A photograph of a Polish Jew, seen in Fishberg’s 1911 work The Jews: A Study of Race and Environment

Upon discussing the trope of the Jewish nose in this work, Fishberg condemned “the cartoonists, who always exploit this part of the Jewish anatomy, and never draw a Jewish face without a nasal appendage which looks like the beak of a parrot,” and “most of the writers of fiction,” who “rarely omit to mention the large, protruding, hooked nose of the Jew.” “Even anthropologists,” he asserted, “have been led astray by this popular notion.”

 

“It may consequently be surprising,” Fishberg continued, “that observations among the Jews show that there is no valid reason for considering the arched or hooked nose as peculiarly Jewish.”

Fishberg then directs us to the results of his study, which “do not bear out the popular opinion that the hook nose is to be considered the ‘Jewish’ nose, because only a small minority of Jews have the privilege of possessing this kind of nose.”

According to Fishberg’s findings, only 14.25% of Jewish males have the stereotyped hooked nose, and an even smaller number, 12.70%, is seen among Jewish females. Fishberg notes that, even in countries such as Russia, Austria, and Hungary, observers “found a rather low proportion” of the hooked nose. 

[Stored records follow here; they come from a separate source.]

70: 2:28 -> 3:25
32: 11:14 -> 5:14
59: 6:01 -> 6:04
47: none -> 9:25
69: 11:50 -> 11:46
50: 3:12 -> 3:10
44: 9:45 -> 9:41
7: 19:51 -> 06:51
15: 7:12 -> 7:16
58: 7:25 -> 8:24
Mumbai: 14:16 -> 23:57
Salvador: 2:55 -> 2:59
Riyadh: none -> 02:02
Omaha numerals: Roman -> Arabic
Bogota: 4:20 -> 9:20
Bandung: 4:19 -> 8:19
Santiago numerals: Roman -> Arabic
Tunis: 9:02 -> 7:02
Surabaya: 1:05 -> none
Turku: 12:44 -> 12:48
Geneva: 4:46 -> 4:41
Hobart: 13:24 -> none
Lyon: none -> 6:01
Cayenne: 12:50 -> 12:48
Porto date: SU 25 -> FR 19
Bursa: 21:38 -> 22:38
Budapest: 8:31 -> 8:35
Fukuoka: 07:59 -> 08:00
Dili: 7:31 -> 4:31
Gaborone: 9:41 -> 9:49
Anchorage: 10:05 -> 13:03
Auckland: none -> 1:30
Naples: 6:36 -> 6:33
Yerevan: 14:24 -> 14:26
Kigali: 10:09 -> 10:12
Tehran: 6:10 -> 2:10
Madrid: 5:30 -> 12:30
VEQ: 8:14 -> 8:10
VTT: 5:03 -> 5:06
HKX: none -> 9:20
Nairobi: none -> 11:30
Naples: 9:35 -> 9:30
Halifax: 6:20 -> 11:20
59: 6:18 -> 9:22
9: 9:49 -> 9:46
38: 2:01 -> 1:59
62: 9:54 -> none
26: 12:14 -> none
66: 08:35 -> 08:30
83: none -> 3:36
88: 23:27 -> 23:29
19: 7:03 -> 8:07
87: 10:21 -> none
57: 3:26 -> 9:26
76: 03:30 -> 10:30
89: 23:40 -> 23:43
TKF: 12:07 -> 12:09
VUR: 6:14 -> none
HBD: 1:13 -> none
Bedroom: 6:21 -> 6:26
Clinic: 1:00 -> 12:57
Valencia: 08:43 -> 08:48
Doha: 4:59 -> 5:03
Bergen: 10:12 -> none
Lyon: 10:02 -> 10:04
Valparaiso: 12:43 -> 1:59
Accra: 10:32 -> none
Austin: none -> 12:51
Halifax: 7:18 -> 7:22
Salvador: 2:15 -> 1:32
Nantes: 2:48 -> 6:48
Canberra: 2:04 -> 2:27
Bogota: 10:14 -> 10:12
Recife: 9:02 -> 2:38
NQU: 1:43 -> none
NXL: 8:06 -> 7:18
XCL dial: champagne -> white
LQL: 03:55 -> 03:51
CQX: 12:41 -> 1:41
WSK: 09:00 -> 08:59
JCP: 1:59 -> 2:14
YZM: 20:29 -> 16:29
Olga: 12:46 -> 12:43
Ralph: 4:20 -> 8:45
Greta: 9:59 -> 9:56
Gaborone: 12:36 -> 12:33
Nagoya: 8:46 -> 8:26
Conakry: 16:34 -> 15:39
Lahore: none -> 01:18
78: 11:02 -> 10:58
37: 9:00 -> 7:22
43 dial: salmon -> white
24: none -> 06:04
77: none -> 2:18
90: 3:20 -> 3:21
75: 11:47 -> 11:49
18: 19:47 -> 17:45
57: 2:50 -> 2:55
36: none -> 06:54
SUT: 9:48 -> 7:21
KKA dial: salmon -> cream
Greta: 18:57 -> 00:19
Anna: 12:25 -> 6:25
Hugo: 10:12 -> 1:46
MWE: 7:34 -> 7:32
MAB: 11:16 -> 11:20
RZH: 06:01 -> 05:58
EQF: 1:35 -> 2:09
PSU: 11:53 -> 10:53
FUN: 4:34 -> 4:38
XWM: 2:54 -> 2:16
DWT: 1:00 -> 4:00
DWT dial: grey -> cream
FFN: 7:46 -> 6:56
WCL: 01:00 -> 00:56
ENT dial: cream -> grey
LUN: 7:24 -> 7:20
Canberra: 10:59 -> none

There is fluctuation too, with some findings as low as 2% and the number among Galician Jews being 30%. “This contradicts flatly the prevailing popular opinion that every Jew is the possessor of a hook nose,” he wrote. 

So, per Fishberg’s findings the nose type also fluctuates depending on where the individual is originally from, demonstrating a lack of, shall we say nasal homogeneity, among Jewish people. This challenges the stereotype and supports Fishberg’s argument that the biological characteristics of Jewish people might be more based on environment than some sort of racial factor.

In a study highly unlikely to be conducted today, anthropologist Maurice Fishberg measured the physical characteristics of Jews, including their noses, in order to examine and ultimately try to disprove a notorious trope. He observed, through his findings, that the hooked nose is indeed not a Jewish nose. It is a nobody nose.